Quito.- La Contraloría General del Estado (CGE), mediante resolución de 21 de mayo de 2026, ratificó responsabilidades civiles por USD 11.658.502,43, contra 68 servidores de 13 hospitales que forman parte del Ministerio de Salud Pública (MSP). Esta determinación se sustentó en un examen especial realizado por el organismo de control en 2023, que analizó varios contratos relacionados con las adquisiciones de dispositivos médicos y medicamentos para personas con enfermedades catastróficas, raras o huérfanas.
El período auditado comprendió entre el 1 de julio de 2018 y el 31 de diciembre de 2022. Los hallazgos establecidos en el informe No. DNA7-SySS-0078-2023, aprobado en diciembre de 2023, destacan diferencias en las cantidades de medicamentos recibidos por los pacientes y los existentes en las bodegas general y de farmacia de los hospitales del MSP, debido a que no se mantuvo un control riguroso de los ingresos y egresos en las mencionadas bodegas, sin verificar la distribución, destino y uso de fármacos, que ascendería a más de USD 11 millones.

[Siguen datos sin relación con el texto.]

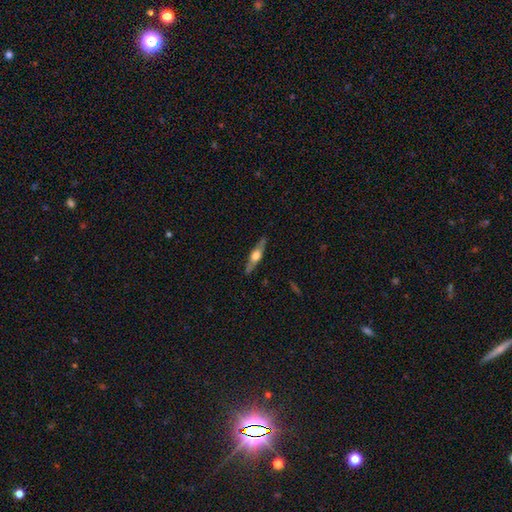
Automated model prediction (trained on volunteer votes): The model was most divided on "smooth or featured": featured or disk: 64%, smooth: 31%, star or artifact: 6%. More confident: edge-on disk — yes (94%); edge-on bulge — rounded (92%); merging — none (86%).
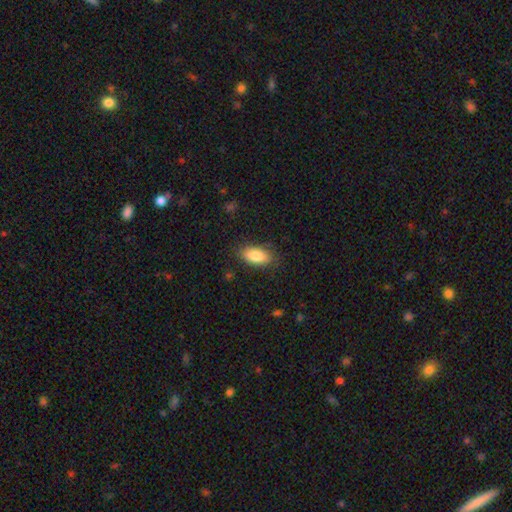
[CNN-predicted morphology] smooth_or_featured: smooth (p=0.84) [alt: featured or disk p=0.10]
how_rounded: in between (p=0.90) [alt: cigar-shaped p=0.06]
merging: none (p=0.83) [alt: minor disturbance p=0.13]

Por estos hallazgos y luego de cumplirse con el debido proceso en las áreas de juzgamiento de la CGE, ratificó las responsabilidades civiles para los servidores públicos de los hospitales: Eugenio Espejo, Baca Ortiz, Pediátrico Francisco Icaza Bustamante, Gilbert Pontón, General Isidro Ayora, Vicente Corral Moscoso, General Alfredo Noboa Montenegro, General Rodríguez Zambrano, General Napoleón Dávila Córdova, General Dr. Gustavo Domínguez Zambrano, General Docente de Ambato, General San Vicente de Paúl y General Esmeraldas Sur Delfina Torres de Concha.
El informe de auditoría también precisa que se adquirieron 100 unidades de Rituximab líquido parental por emergencia sin cumplir con las causales legales. De igual manera el medicamento Trastuzumab, destinado a pacientes con cáncer de mama, fue entregado fuera del plazo contractual, poniendo en riesgo la continuidad de los tratamientos.
Asimismo, no se verificó que los bienes cumplieran con las especificaciones técnicas en su recepción, lo que impidió el cobro de multas y permitió el almacenamiento de dispositivos médicos caducados o adulterados. Esto afectó el acceso de pacientes con VIH a pruebas de hepatitis B y provocó el desabastecimiento de medicamentos esenciales para pacientes con hemofilia.
Tras la terminación unilateral de uno de los contratos, no se registró al proveedor como contratista incumplido ante el SERCOP, no se ejecutaron garantías de fiel cumplimiento ni se presentó la denuncia ante la Fiscalía por medicamentos adulterados.
La nueva Contraloría reafirma su compromiso institucional de velar por el correcto uso de los recursos públicos en beneficio de todos los ecuatorianos.